Being diagnosed with prostate cancer is terrifying, and you understandably want to get treated as soon as possible. But there’s an important step you should consider to be certain you’ll get the most appropriate treatment for your type of prostate cancer—genetic testing. Available tests aid patients diagnosed with prostate cancer throughout the spectrum of the disease process. Knowing your DNA “profile” will not only guide your treatment (or active monitoring), but will also tell you whether other members of your family could carry a cancer risk.

What’s involved: The latest innovation is called germline testing and is typically done when the cancer is an aggressive form. Rather than testing tumor cells, this is a blood test. It looks for mutations in DNA damage repair (DDR) genes. If you have these mutations, it is harder for your cells to repair DNA. Since cancer damages DNA, you may be at risk for a more advanced or aggressive type of cancer. Genetic testing may also find another type of germline defect called mismatch repair genes, which respond to a different kind of treatment.

Determining your DDR status is especially important if your cancer is advanced, metastatic (meaning it has spread) or considered high-risk based on the Gleason score. Cancer cells are examined under a microscope and are assigned a Gleason score (the old Gleason system used numbers between six and 10…the newer Gleason Grade Group assigns a number between one and five). A high score means your cancer is likely to be aggressive.

DDR testing is also valuable no matter what type of prostate cancer you have if you also have a personal history of prostate cancer before age 50 or if there’s a history of breast, colon, endometrial, ovarian and/or pancreatic cancer in your family.

HOW GENETIC TESTING PINPOINTS TREATMENT

Two types of cancer drugs, PARP inhibitors and platinum chemotherapy, have been shown to work best on people with DDR mutations because they target DNA in cancer cells.
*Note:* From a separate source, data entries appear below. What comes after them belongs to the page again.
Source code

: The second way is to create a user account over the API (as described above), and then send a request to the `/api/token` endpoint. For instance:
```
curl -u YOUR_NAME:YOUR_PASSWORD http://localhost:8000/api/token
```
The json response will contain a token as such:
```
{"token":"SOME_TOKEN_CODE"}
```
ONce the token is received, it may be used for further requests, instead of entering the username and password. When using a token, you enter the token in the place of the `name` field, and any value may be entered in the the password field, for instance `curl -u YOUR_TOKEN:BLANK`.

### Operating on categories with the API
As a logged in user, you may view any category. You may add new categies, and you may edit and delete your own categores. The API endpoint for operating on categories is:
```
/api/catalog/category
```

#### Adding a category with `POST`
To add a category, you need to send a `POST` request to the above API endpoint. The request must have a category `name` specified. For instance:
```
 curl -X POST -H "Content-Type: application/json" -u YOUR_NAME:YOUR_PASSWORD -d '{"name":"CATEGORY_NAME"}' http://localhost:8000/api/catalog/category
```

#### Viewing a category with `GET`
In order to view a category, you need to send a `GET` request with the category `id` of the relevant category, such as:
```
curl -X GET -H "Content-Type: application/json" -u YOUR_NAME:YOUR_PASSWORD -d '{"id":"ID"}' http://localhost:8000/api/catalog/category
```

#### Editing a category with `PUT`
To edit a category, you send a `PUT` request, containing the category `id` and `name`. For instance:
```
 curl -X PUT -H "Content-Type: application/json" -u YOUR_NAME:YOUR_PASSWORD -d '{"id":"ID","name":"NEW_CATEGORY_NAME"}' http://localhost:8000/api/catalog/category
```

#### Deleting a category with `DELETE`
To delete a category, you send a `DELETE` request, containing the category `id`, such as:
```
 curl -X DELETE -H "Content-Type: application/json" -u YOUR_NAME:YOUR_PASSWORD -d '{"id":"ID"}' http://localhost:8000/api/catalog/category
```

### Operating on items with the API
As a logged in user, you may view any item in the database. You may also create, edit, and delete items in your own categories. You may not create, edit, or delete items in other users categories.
People with mismatch repair genes respond better to cancer treatment called immunotherapy.

Another advantage to testing is that results may make you eligible to participate in a clinical trial testing a new treatment for advanced prostate cancer. Many trials look for patients with specific genetic defects.

HOW TESTING HELPS YOUR FAMILY MEMBERS

Your having germline defects can prompt your children and siblings to get genetic testing themselves to understand their cancer risk. Although prostate cancer is a male disease, it shares germline defects with other cancers including breast, colon, ovarian and pancreatic cancers. That means that your relatives could be at higher risk for any of these cancers. For instance, while the BRCA1 and BRCA2 genes are usually associated with breast cancer, they also have a strong link to advanced prostate cancer.
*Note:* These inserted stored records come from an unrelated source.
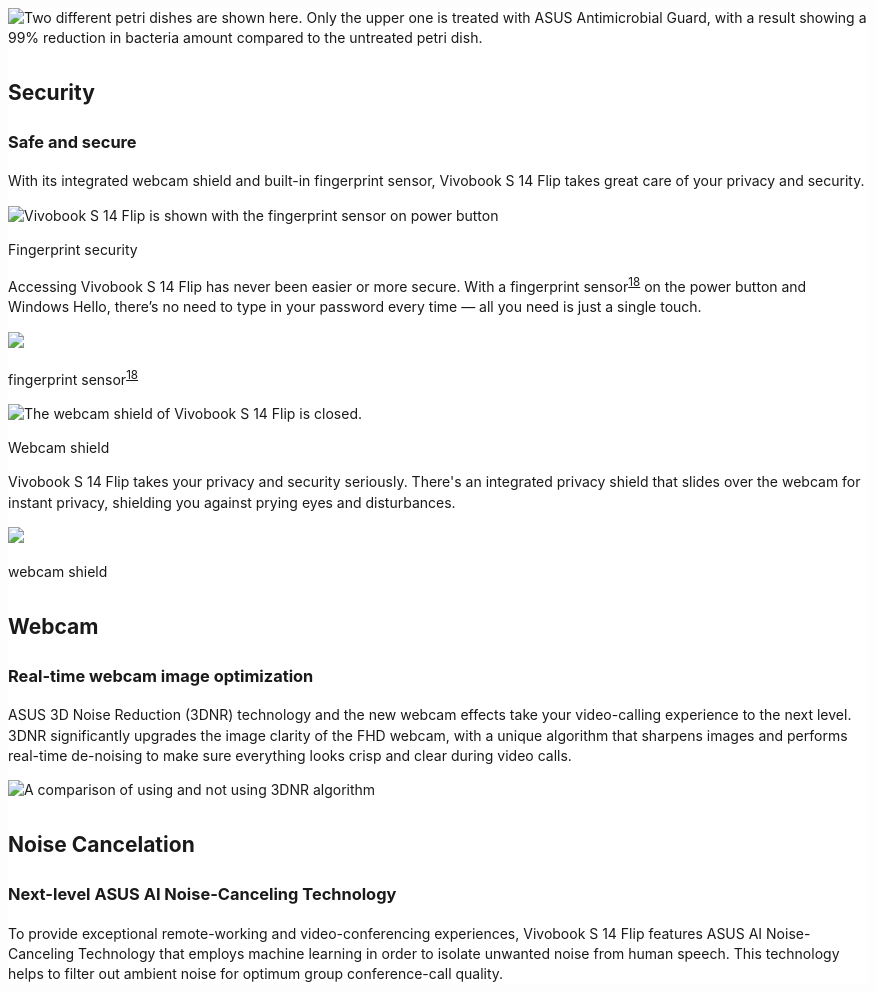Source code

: ![Two different petri dishes are shown here. Only the upper one is treated with ASUS Antimicrobial Guard, with a result showing a 99% reduction in bacteria amount compared to the untreated petri dish.](https://www.asus.com/yH5BAEAAAAALAAAAAABAAEAAAIBRAA7)

## Security

### Safe and secure

With its integrated webcam shield and built-in fingerprint sensor, Vivobook S 14 Flip takes great care of your privacy and security.

![Vivobook S 14 Flip is shown with the fingerprint sensor on power button](https://www.asus.com/yH5BAEAAAAALAAAAAABAAEAAAIBRAA7)

Fingerprint security

Accessing Vivobook S 14 Flip has never been easier or more secure. With a fingerprint sensor<sup class="footnote-num"><a href="https://www.asus.com/laptops/for-home/vivobook/vivobook-s-14-flip-tp3402/#footnote-18" aria-label="Footnote 18">18</a></sup> on the power button and Windows Hello, there’s no need to type in your password every time — all you need is just a single touch.

![](https://www.asus.com/yH5BAEAAAAALAAAAAABAAEAAAIBRAA7)

fingerprint sensor<sup class="footnote-num"><a href="https://www.asus.com/laptops/for-home/vivobook/vivobook-s-14-flip-tp3402/#footnote-18" aria-label="Footnote 18">18</a></sup>

![The webcam shield of Vivobook S 14 Flip is closed.](https://www.asus.com/yH5BAEAAAAALAAAAAABAAEAAAIBRAA7)

Webcam shield

Vivobook S 14 Flip takes your privacy and security seriously. There's an integrated privacy shield that slides over the webcam for instant privacy, shielding you against prying eyes and disturbances.

![](https://www.asus.com/yH5BAEAAAAALAAAAAABAAEAAAIBRAA7)

webcam shield

## Webcam

### Real-time webcam image optimization

ASUS 3D Noise Reduction (3DNR) technology and the new webcam effects take your video-calling experience to the next level. 3DNR significantly upgrades the image clarity of the FHD webcam, with a unique algorithm that sharpens images and performs real-time de-noising to make sure everything looks crisp and clear during video calls.

![A comparison of using and not using 3DNR algorithm](https://www.asus.com/yH5BAEAAAAALAAAAAABAAEAAAIBRAA7)

## Noise Cancelation

### Next-level ASUS AI Noise-Canceling Technology

To provide exceptional remote-working and video-conferencing experiences, Vivobook S 14 Flip features ASUS AI Noise-Canceling Technology that employs machine learning in order to isolate unwanted noise from human speech. This technology helps to filter out ambient noise for optimum group conference-call quality.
If a family member tests positive for germline defects, he/she can start cancer screenings at an earlier age. As an example, blood testing for prostate specific antigen (PSA) may be started at age 40 instead of the usually recommended age of 50.
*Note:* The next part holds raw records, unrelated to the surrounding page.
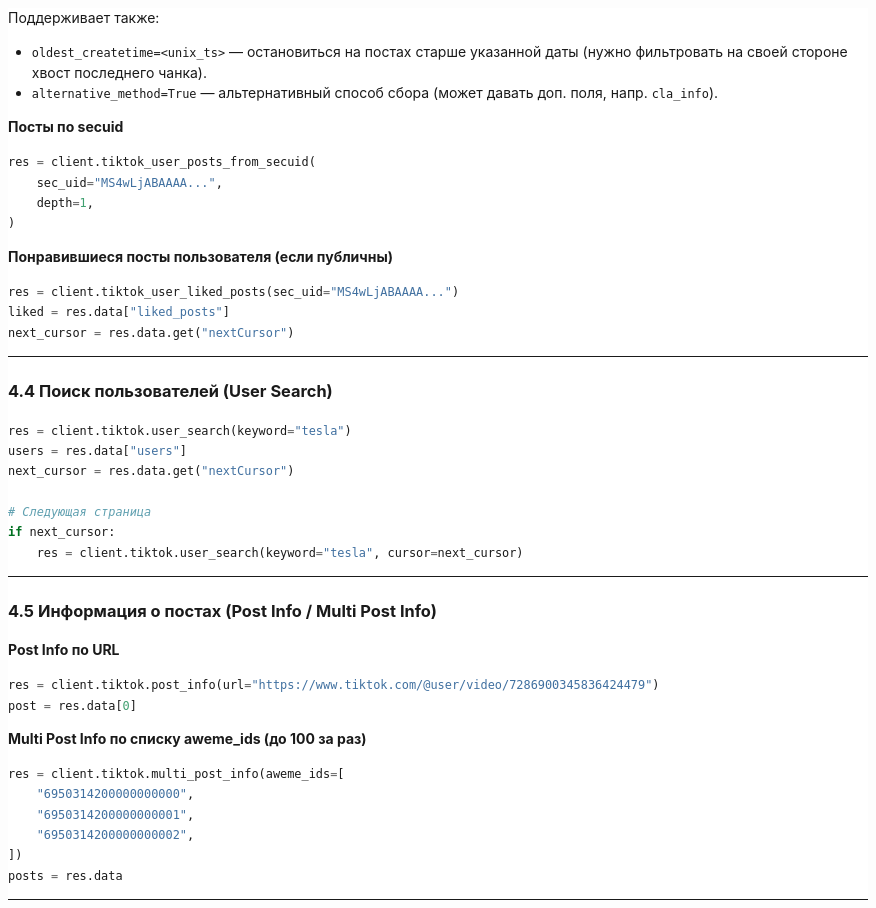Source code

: Поддерживает также:

- `oldest_createtime=<unix_ts>` — остановиться на постах старше указанной даты (нужно фильтровать на своей стороне хвост последнего чанка).
- `alternative_method=True` — альтернативный способ сбора (может давать доп. поля, напр. `cla_info`).

**Посты по secuid**

```python
res = client.tiktok_user_posts_from_secuid(
    sec_uid="MS4wLjABAAAA...",
    depth=1,
)
```

**Понравившиеся посты пользователя (если публичны)**

```python
res = client.tiktok_user_liked_posts(sec_uid="MS4wLjABAAAA...")
liked = res.data["liked_posts"]
next_cursor = res.data.get("nextCursor")
```

---

### 4.4 Поиск пользователей (User Search)

```python
res = client.tiktok.user_search(keyword="tesla")
users = res.data["users"]
next_cursor = res.data.get("nextCursor")

# Следующая страница
if next_cursor:
    res = client.tiktok.user_search(keyword="tesla", cursor=next_cursor)
```

---

### 4.5 Информация о постах (Post Info / Multi Post Info)

**Post Info по URL**

```python
res = client.tiktok.post_info(url="https://www.tiktok.com/@user/video/7286900345836424479")
post = res.data[0]
```

**Multi Post Info по списку aweme\_ids (до 100 за раз)**

```python
res = client.tiktok.multi_post_info(aweme_ids=[
    "6950314200000000000",
    "6950314200000000001",
    "6950314200000000002",
])
posts = res.data
```

---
Genetic counseling for men with prostate cancer is a field that is rapidly evolving. Leading groups such as the Prostate Cancer Clinical Trials Consortium, which includes prostate cancer researchers at leading cancer institutions across the country, recommend that men diagnosed with prostate cancer see genetic counselors promptly and discuss genetic testing. But for now, that’s just a recommendation rather than the standard of care. So you might need to bring up the subject with your doctor and ask for a referral to a genetic counselor to discuss the benefits of testing for you.